Mas, na maioria dos países desta região, a taxa de imposto sobre o PIB é muito baixa e a maior parte do dinheiro público vem de impostos regressivos e indiretos. Em outras palavras, são principalmente os pobres que estão sendo tributados desproporcionalmente, e isso precisa mudar.



Os "cupins fiscais" consomem a receita tributária de um país: os países permitem paraísos fiscais e incentivos fiscais. Além disso, eles oferecem enormes subsídios aos combustíveis fósseis. Este é um grande esgotamento dos recursos públicos. Além disso, os países em desenvolvimento perdem mais de 1 trilhão de dólares a cada ano com fluxos financeiros ilícitos, e isso sem contar a corrupção e as ineficiências domésticas.



Temos que parar esse sangramento financeiro. Consertar qualquer um desses pontos liberaria dinheiro suficiente para pagar a renda básica universal. A renda básica universal não é para sempre, mas, devido aos impactos sociais e econômicos da COVID-19, é necessária no momento.

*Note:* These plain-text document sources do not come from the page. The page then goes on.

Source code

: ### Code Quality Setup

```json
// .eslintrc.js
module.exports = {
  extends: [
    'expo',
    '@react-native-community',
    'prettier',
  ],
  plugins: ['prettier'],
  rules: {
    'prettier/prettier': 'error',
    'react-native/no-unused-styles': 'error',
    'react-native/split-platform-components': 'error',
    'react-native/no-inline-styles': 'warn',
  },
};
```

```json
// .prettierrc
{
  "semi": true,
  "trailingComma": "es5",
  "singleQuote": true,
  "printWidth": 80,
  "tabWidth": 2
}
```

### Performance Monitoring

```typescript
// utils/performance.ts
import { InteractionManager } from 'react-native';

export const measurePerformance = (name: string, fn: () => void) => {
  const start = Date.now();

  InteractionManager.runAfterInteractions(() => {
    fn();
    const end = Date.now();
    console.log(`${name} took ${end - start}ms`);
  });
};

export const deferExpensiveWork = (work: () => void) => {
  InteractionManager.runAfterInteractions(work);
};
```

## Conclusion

Como os países da Ásia-Pacífico podem se recuperar de maneira sustentável e reduz a desigualdade?



Uma das principais razões para os coronavírus, como um todo, saltarem de espécies animais para seres humanos com tanta rapidez, é que não cuidamos do meio ambiente: destruímos tanto habitat natural que as transmissões de doenças de animais para humanos parecem inevitáveis.



Portanto, foi encorajador que a Coreia do Sul, que realizou eleições com sucesso durante a pandemia, tenha visto o partido vencedor prometer uma economia de baixo carbono e de zero emissões até 2050. O apoio esmagador a essa plataforma mostra que os eleitores - e eu espero que isso seja verdade em todo o mundo - estão começando a conectar os pontos. Eles não estão apenas vendo isso como uma crise econômica e de saúde, mas também reconhecem que está ligada a uma crise climática e ambiental.

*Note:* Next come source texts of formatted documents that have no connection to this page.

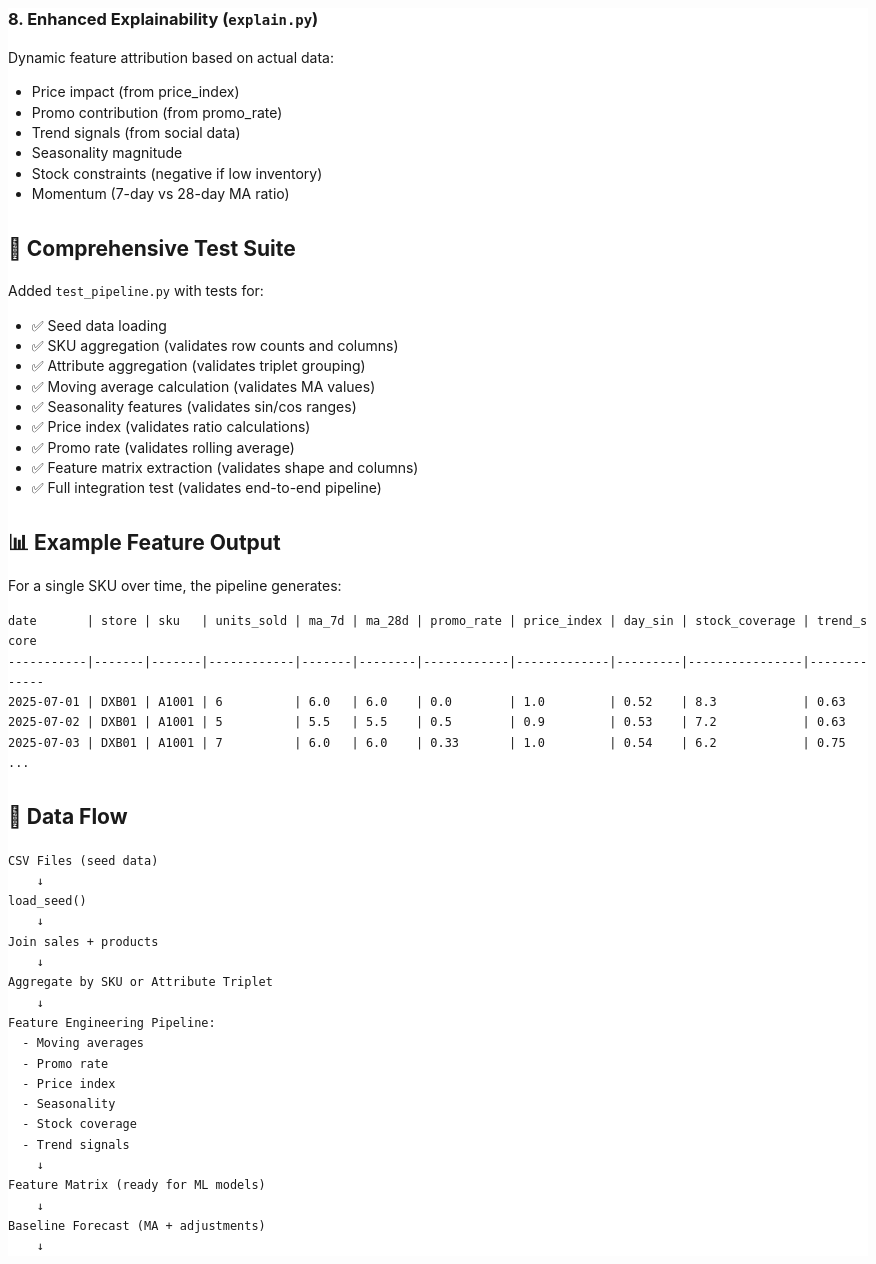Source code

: ### 8. Enhanced Explainability (`explain.py`)
Dynamic feature attribution based on actual data:
- Price impact (from price_index)
- Promo contribution (from promo_rate)
- Trend signals (from social data)
- Seasonality magnitude
- Stock constraints (negative if low inventory)
- Momentum (7-day vs 28-day MA ratio)

## 🧪 Comprehensive Test Suite

Added `test_pipeline.py` with tests for:
- ✅ Seed data loading
- ✅ SKU aggregation (validates row counts and columns)
- ✅ Attribute aggregation (validates triplet grouping)
- ✅ Moving average calculation (validates MA values)
- ✅ Seasonality features (validates sin/cos ranges)
- ✅ Price index (validates ratio calculations)
- ✅ Promo rate (validates rolling average)
- ✅ Feature matrix extraction (validates shape and columns)
- ✅ Full integration test (validates end-to-end pipeline)

## 📊 Example Feature Output

For a single SKU over time, the pipeline generates:

```
date       | store | sku   | units_sold | ma_7d | ma_28d | promo_rate | price_index | day_sin | stock_coverage | trend_score
-----------|-------|-------|------------|-------|--------|------------|-------------|---------|----------------|-------------
2025-07-01 | DXB01 | A1001 | 6          | 6.0   | 6.0    | 0.0        | 1.0         | 0.52    | 8.3            | 0.63
2025-07-02 | DXB01 | A1001 | 5          | 5.5   | 5.5    | 0.5        | 0.9         | 0.53    | 7.2            | 0.63
2025-07-03 | DXB01 | A1001 | 7          | 6.0   | 6.0    | 0.33       | 1.0         | 0.54    | 6.2            | 0.75
...
```

## 🔄 Data Flow

```
CSV Files (seed data)
    ↓
load_seed()
    ↓
Join sales + products
    ↓
Aggregate by SKU or Attribute Triplet
    ↓
Feature Engineering Pipeline:
  - Moving averages
  - Promo rate
  - Price index
  - Seasonality
  - Stock coverage
  - Trend signals
    ↓
Feature Matrix (ready for ML models)
    ↓
Baseline Forecast (MA + adjustments)
    ↓
```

É por isso que nós, na ONU, insistimos na importância da sustentabilidade econômica, social e ambiental e na necessidade de unir pessoas e planeta, e investir em ambos.



Este não é apenas um sonho fora de alcance, muito caro para tornar realidade. O custo de vida com combustíveis fósseis e com doenças como a COVID-19 é muito mais caro, não apenas a longo prazo, mas mesmo a curto prazo.

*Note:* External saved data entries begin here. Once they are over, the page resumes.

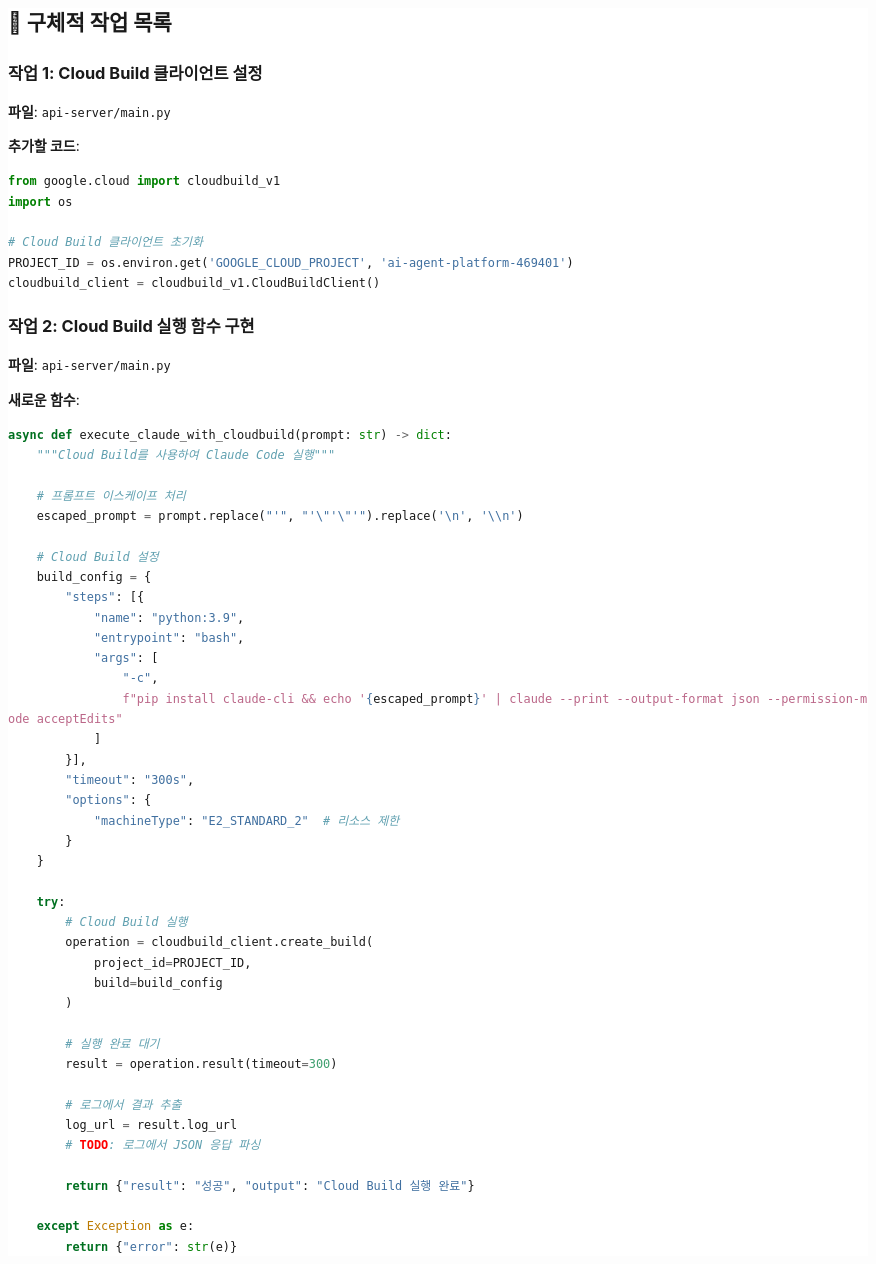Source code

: ## 📝 구체적 작업 목록

### 작업 1: Cloud Build 클라이언트 설정
**파일**: `api-server/main.py`

**추가할 코드**:
```python
from google.cloud import cloudbuild_v1
import os

# Cloud Build 클라이언트 초기화
PROJECT_ID = os.environ.get('GOOGLE_CLOUD_PROJECT', 'ai-agent-platform-469401')
cloudbuild_client = cloudbuild_v1.CloudBuildClient()
```

### 작업 2: Cloud Build 실행 함수 구현
**파일**: `api-server/main.py`

**새로운 함수**:
```python
async def execute_claude_with_cloudbuild(prompt: str) -> dict:
    """Cloud Build를 사용하여 Claude Code 실행"""
    
    # 프롬프트 이스케이프 처리
    escaped_prompt = prompt.replace("'", "'\"'\"'").replace('\n', '\\n')
    
    # Cloud Build 설정
    build_config = {
        "steps": [{
            "name": "python:3.9",
            "entrypoint": "bash", 
            "args": [
                "-c",
                f"pip install claude-cli && echo '{escaped_prompt}' | claude --print --output-format json --permission-mode acceptEdits"
            ]
        }],
        "timeout": "300s",
        "options": {
            "machineType": "E2_STANDARD_2"  # 리소스 제한
        }
    }
    
    try:
        # Cloud Build 실행
        operation = cloudbuild_client.create_build(
            project_id=PROJECT_ID,
            build=build_config
        )
        
        # 실행 완료 대기
        result = operation.result(timeout=300)
        
        # 로그에서 결과 추출
        log_url = result.log_url
        # TODO: 로그에서 JSON 응답 파싱
        
        return {"result": "성공", "output": "Cloud Build 실행 완료"}
        
    except Exception as e:
        return {"error": str(e)}
```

Vários países da Ásia foram vistos como vulneráveis ​​a novas tecnologias, como a automação. Agora, teme-se que milhões de empregos possam ser perdidos devido à pandemia. A renda básica universal pode salvar a região?



A renda básica universal não é a solução para os problemas econômicos da região, mas evitará que as pessoas cheguem ao limite. Há uma crescente crise de emprego na região, e as economias precisam crescer de maneiras que levem esse fato em consideração.



Muitos países da Ásia, com poucas exceções, têm uma população muito jovem e crescente, de modo que mais e mais pessoas estão entrando no mercado de trabalho. Seus níveis de educação estão melhorando e estão prontos para contribuir. Mas esse mercado de trabalho não está se expandindo rápido o suficiente. E deve ser mais verde e seguro, desta vez.



Além disso, a maior integração das economias do mundo está trazendo novos problemas. Por exemplo, Bangladesh teve poucos casos de COVID-19 há alguns meses, mas mais de 1 milhão de pessoas na indústria de vestuário foram demitidas.



Quando as fábricas chinesas pararam no início da pandemia, a cadeia de suprimentos quebrou e peças essenciais como botões e zíperes não puderam mais ser transportadas, fechando as fábricas de Bangladesh. Os trabalhadores demitidos receberam uma semana a mais de salário, na melhor das hipóteses, e nenhuma proteção social. Em muitos lugares, eles estão agora nas ruas.



Outro exemplo são os países que dependem fortemente do turismo, como Maldivas, Tailândia, Sri Lanka e Butão. Essas economias foram severamente afetadas quando as viagens internacionais pararam.



Essa crise coloca várias questões sobre a resiliência das economias. Por exemplo, quanto você deve crescer e produzir localmente para se manter seguro diante de tais crises? Enquanto permanecemos globalmente interconectados, estamos aprendendo da maneira mais difícil que as cadeias de suprimento globais são tão fortes quanto seu elo mais fraco: quando esse elo é quebrado, economias inteiras podem entrar em colapso.”